|Credit: The Chronicle of Higher Education|
I think Derek Lowe has the right statistical take on it:
- There are more people with advanced degrees in the general population.
- Times are hard, and there are more people on public assistance (1 in 7 families?)
- Therefore, we shouldn't be surprised when there are more people with advanced degrees on public assistance. (After all, readers of this blog should know that a Ph.D. does not guarantee protection from bad economic times.)
I felt particularly sorry for the man who is a teaching assistant at a community college, while he's pursuing his doctorate in film studies and working odd jobs to support his family's income:
"I'm grateful for government assistance. Without it, my family and I would certainly be homeless and destitute," he says. "But living on the dole is excruciatingly embarrassing and a constant reminder that I must have done something terribly wrong along the way to deserve this fate."

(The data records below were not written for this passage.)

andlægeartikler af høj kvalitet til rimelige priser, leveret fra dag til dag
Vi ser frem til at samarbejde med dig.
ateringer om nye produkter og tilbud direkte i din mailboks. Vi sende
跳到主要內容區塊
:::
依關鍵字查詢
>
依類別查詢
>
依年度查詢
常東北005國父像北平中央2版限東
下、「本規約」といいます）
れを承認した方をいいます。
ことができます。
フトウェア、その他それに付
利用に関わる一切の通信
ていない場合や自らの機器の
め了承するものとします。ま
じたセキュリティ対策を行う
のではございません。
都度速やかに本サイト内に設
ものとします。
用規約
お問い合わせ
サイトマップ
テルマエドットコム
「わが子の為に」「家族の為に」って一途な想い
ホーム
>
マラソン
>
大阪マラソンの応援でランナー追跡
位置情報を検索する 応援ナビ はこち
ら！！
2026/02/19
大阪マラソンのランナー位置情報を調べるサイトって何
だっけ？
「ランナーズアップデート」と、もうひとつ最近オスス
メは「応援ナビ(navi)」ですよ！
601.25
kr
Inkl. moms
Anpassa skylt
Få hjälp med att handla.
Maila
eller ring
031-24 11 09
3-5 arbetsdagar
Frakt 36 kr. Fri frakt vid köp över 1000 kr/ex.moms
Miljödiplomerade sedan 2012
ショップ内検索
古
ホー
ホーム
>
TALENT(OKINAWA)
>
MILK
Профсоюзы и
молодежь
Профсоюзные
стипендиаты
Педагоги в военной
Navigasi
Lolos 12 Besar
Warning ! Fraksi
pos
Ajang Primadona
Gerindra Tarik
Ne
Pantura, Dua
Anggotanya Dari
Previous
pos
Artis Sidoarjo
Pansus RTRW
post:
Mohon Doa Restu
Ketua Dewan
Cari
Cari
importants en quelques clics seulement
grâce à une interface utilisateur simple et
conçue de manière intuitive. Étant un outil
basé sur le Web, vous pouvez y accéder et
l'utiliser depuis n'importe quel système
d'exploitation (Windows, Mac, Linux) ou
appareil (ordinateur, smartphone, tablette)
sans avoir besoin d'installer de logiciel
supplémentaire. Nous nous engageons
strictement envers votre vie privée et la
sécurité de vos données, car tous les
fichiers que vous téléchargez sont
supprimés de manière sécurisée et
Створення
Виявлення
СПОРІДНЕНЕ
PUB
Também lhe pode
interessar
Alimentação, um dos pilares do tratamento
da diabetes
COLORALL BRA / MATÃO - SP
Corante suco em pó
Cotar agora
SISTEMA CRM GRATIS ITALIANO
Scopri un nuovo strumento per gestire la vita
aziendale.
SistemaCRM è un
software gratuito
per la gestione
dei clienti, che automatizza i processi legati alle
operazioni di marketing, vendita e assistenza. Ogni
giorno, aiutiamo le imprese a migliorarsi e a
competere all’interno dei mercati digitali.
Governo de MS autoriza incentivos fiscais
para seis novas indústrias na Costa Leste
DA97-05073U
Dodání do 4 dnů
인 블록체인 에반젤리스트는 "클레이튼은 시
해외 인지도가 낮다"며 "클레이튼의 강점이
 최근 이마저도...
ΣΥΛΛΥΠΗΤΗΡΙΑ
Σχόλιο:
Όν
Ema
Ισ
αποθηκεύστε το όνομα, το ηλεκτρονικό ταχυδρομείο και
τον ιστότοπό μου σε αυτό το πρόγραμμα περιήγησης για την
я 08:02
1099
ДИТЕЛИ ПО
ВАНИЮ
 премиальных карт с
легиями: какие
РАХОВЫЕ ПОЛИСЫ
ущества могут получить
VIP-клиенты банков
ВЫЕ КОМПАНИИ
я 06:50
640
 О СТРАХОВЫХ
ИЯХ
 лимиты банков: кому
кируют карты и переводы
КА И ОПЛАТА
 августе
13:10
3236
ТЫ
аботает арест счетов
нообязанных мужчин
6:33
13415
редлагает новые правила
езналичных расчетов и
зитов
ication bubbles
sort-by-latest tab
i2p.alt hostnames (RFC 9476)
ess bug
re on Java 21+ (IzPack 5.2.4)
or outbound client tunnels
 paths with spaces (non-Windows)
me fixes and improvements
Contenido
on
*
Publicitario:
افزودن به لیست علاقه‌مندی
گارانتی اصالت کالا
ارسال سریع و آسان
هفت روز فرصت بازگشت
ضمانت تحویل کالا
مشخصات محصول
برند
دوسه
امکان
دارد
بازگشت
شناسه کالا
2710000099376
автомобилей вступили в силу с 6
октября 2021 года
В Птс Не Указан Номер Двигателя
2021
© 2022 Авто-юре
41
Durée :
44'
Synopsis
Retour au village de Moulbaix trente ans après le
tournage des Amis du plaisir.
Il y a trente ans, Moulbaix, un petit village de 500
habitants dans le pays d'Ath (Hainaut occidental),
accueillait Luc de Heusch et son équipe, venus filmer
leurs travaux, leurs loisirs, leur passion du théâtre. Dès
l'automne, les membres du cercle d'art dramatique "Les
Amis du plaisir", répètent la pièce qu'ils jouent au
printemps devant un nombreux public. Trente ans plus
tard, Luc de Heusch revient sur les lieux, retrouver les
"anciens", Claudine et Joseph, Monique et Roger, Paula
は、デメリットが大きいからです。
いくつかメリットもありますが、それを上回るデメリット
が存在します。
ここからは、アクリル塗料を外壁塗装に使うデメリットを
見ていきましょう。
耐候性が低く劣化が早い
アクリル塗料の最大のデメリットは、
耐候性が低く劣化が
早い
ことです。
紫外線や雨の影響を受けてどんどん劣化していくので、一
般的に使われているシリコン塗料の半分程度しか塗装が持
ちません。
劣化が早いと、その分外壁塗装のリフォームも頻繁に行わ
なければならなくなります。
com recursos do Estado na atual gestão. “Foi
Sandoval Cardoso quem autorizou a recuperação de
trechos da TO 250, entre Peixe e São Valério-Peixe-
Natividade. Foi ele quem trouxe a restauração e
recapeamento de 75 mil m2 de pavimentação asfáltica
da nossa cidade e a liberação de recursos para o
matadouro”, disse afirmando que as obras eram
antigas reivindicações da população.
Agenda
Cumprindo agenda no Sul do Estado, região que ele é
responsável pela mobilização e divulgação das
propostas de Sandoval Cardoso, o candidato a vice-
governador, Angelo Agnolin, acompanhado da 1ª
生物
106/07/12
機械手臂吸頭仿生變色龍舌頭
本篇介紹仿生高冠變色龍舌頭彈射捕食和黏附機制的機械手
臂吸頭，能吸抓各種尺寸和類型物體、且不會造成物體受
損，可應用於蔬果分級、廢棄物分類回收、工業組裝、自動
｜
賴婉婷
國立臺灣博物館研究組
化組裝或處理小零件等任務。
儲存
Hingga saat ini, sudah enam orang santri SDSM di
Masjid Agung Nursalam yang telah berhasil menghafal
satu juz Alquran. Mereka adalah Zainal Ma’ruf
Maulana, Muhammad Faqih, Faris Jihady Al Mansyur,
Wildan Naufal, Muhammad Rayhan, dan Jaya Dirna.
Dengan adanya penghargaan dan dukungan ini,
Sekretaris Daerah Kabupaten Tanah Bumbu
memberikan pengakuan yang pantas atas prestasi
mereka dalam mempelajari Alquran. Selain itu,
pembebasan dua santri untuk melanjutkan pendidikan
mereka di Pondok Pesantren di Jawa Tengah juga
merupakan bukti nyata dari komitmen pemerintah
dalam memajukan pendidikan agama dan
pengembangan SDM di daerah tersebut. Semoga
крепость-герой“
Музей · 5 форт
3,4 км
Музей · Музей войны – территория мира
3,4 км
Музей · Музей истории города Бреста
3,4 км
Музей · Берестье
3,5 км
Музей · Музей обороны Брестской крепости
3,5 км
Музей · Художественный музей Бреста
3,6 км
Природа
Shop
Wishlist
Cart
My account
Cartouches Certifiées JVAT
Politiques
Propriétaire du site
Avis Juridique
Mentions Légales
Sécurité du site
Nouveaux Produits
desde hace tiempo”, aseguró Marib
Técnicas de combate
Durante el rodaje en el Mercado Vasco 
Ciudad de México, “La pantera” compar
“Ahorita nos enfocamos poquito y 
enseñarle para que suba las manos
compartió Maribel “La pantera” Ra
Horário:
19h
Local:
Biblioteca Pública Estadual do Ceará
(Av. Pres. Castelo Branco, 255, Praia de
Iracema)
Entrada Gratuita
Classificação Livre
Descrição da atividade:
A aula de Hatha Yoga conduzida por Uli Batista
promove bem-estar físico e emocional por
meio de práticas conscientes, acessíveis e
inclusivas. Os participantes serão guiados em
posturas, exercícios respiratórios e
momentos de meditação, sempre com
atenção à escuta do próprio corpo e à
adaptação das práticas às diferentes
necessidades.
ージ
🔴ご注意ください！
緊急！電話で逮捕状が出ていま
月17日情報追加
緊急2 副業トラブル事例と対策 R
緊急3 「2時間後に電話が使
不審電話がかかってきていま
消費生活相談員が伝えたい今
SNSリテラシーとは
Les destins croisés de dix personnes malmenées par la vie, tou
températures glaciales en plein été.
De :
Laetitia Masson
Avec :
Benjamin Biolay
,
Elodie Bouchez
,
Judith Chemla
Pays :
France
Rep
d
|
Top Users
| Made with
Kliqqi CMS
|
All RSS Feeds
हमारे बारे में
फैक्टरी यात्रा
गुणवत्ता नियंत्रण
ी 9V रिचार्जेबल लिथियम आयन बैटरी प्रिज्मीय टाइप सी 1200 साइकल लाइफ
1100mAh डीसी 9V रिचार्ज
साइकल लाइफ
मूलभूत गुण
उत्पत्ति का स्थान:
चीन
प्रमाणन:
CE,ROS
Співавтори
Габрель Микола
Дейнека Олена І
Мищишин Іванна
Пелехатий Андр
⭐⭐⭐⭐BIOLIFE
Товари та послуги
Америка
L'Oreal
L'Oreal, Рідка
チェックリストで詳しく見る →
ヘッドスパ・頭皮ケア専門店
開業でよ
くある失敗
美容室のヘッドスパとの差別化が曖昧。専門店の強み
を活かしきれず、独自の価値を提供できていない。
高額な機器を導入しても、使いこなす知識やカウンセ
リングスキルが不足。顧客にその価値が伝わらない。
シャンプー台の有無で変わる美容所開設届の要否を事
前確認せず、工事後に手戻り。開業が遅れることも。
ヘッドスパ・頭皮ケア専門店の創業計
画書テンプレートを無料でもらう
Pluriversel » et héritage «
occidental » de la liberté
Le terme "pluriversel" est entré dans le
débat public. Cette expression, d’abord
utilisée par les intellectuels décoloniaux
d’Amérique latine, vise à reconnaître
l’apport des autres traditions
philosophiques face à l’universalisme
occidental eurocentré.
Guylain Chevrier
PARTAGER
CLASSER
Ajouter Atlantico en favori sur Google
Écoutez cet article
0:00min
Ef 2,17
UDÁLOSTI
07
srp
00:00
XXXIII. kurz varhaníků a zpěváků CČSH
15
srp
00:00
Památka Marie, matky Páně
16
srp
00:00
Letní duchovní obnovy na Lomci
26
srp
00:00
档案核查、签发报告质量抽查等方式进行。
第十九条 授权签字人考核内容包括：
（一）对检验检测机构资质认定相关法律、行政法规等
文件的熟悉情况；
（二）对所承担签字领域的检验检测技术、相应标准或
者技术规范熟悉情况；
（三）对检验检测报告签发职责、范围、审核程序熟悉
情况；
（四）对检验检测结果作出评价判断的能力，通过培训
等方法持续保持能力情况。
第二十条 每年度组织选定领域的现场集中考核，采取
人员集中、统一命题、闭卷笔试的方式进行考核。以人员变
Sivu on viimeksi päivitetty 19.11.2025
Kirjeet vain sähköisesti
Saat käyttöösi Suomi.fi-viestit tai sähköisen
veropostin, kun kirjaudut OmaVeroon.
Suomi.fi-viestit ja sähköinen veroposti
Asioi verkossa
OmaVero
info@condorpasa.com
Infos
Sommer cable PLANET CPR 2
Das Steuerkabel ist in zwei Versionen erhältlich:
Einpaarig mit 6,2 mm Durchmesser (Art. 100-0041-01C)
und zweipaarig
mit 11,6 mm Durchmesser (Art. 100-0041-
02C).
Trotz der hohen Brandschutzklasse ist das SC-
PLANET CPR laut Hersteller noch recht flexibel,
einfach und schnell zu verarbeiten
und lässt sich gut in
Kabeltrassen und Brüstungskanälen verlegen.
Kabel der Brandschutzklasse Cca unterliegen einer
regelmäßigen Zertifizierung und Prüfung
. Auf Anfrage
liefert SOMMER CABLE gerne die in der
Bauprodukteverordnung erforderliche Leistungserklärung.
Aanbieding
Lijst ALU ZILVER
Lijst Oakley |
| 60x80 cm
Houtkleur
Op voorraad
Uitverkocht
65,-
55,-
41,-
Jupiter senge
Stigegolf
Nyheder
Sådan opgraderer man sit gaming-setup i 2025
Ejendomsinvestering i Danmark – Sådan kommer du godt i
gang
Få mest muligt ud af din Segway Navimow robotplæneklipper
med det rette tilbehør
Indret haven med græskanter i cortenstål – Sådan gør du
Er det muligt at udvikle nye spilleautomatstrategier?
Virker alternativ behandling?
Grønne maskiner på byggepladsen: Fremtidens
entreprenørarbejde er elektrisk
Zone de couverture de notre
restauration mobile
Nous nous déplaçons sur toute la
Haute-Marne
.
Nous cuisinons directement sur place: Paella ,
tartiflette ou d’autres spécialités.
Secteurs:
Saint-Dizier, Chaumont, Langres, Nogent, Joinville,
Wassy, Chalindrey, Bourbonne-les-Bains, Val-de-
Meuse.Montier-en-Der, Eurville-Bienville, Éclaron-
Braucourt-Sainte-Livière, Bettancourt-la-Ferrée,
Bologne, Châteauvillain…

As he sat in the WIC office with his family, Mr. Stegall blamed himself. He made a choice, he says, to earn a graduate degree even as he saw the economy collapsing, the humanities under assault, and the academic job market worsening.
"As a man, I felt like I was a failure. I had devoted myself to the world of cerebral activity. I had learned a practical skill that was elitist," he says. "Perhaps I should have been learning a skill that the economy supports."That last line is particularly painful, and I'm sure there are a number of chemists who might feel the same way.